Priorité sur les problèmes de migration
Le compte rendu officiel britannique fixe clairement les limites de cette ouverture. L’entretien avec le Premier ministre britannique, Keir Starmer, s’est concentré sur des enjeux concrets et immédiats, notamment la désescalade régionale, la sécurité maritime et la lutte contre l’organisation Etat islamique. Mais le cœur politique de la discussion a porté sur la migration.
Londres a insisté sur la nécessité d’une coopération accrue concernant les retours de ressortissants syriens, le contrôle des frontières et la lutte contre les réseaux de passeurs.
Londres a insisté sur la nécessité d’une coopération accrue concernant les retours de ressortissants syriens, le contrôle des frontières et la lutte contre les réseaux de passeurs. La reconstruction économique a également été évoquée, en particulier les opportunités d’affaires pour les entreprises britanniques dans un pays en phase de relance.
Ce qui frappe, en revanche, c’est ce qui n’est pas dit. Ni l’Iran, ni le Hezbollah, ni la présence militaire russe ne figurent dans le compte rendu officiel. Cette absence traduit une stratégie claire : engager un dialogue avec Damas sans s’exposer sur les dossiers les plus sensibles.
Le Royaume-Uni traite ainsi la Syrie comme un partenaire fonctionnel, utile sur certains dossiers, mais on est encore loin d’une normalisation politique complète.

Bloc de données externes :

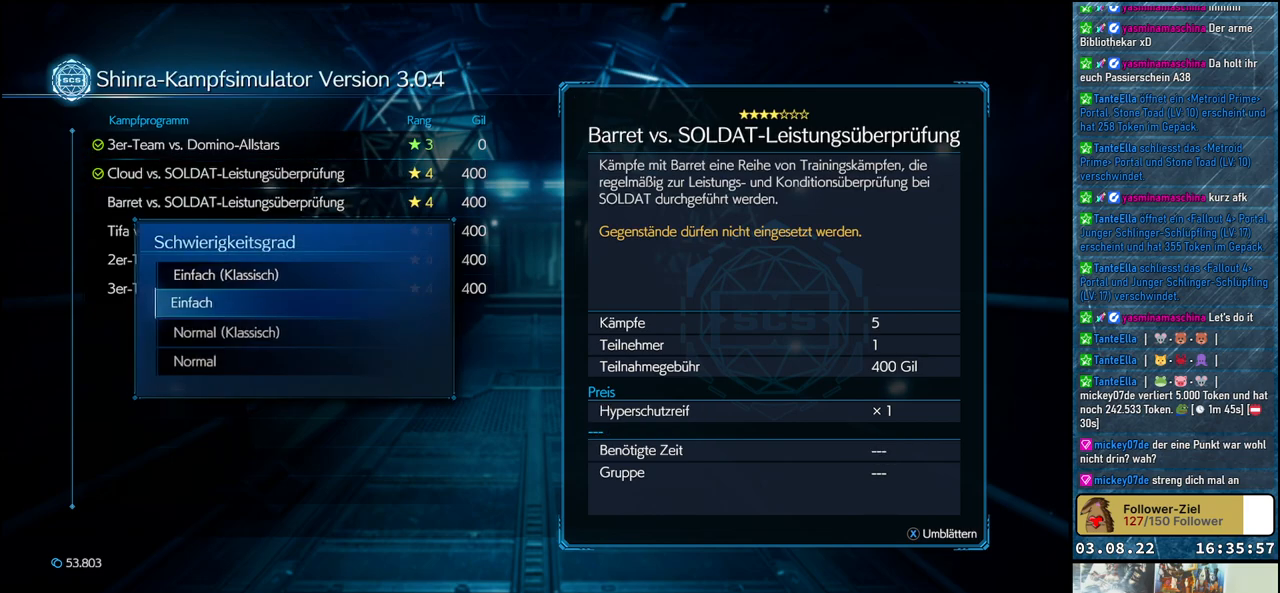
{"buttons": [], "left_stick": "center", "right_stick": "center", "events": [[283, "DPAD_DOWN", "down"], [400, "DPAD_DOWN", "up"]]}
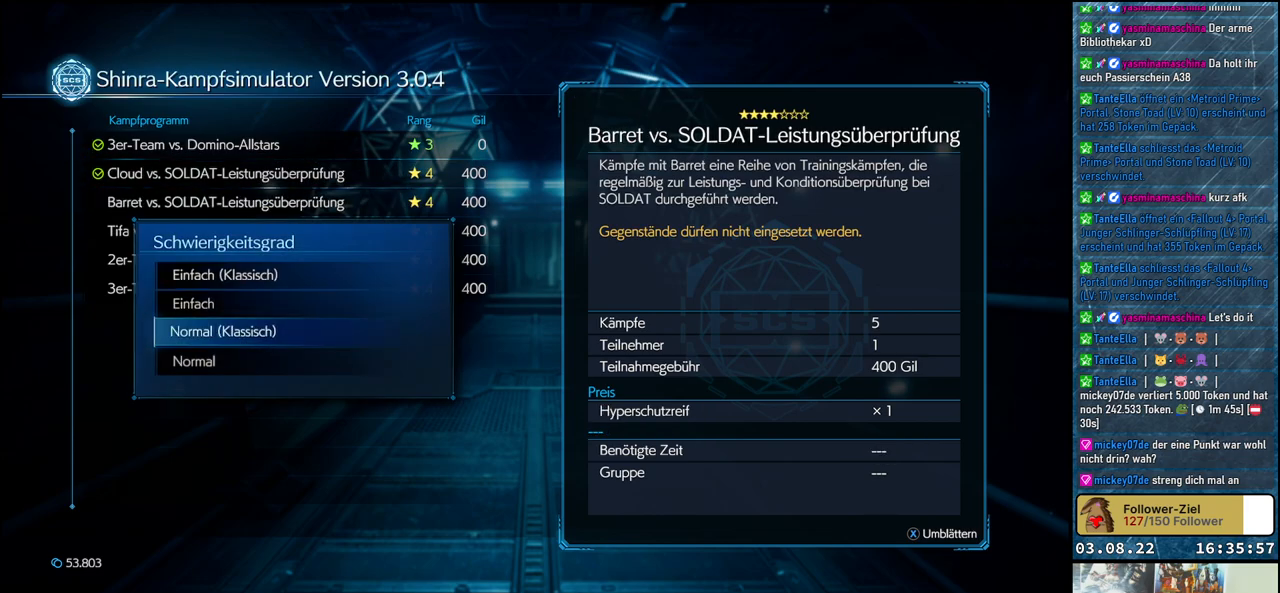
{"buttons": [], "left_stick": "center", "right_stick": "center", "events": [[83, "DPAD_UP", "down"], [217, "DPAD_UP", "up"], [300, "A", "down"], [450, "A", "up"]]}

Message adressé aux capitales européennes
Quelques heures plus tard, à Chatham House, Ahmed al-Sharaa a élargi son discours en s’adressant directement aux partenaires occidentaux. Il a insisté sur la nécessité d’éviter une nouvelle escalade militaire dans la région, affirmant que la Syrie resterait en dehors des conflits tant qu’elle ne serait pas directement visée. Il a également mis en avant un projet de stabilisation interne, évoquant un calendrier politique comprenant la tenue prochaine d’une session parlementaire et, à terme, des élections à l’issue de la période de transition.
Le président syrien lors de la conférence de presse à Chatam House. D.R.
Le président syrien a évoqué la nécessité de relations équilibrées avec les grandes puissances occidentales, en citant explicitement la France, l’Allemagne et le Royaume-Uni comme des acteurs clés pour l’avenir de la région.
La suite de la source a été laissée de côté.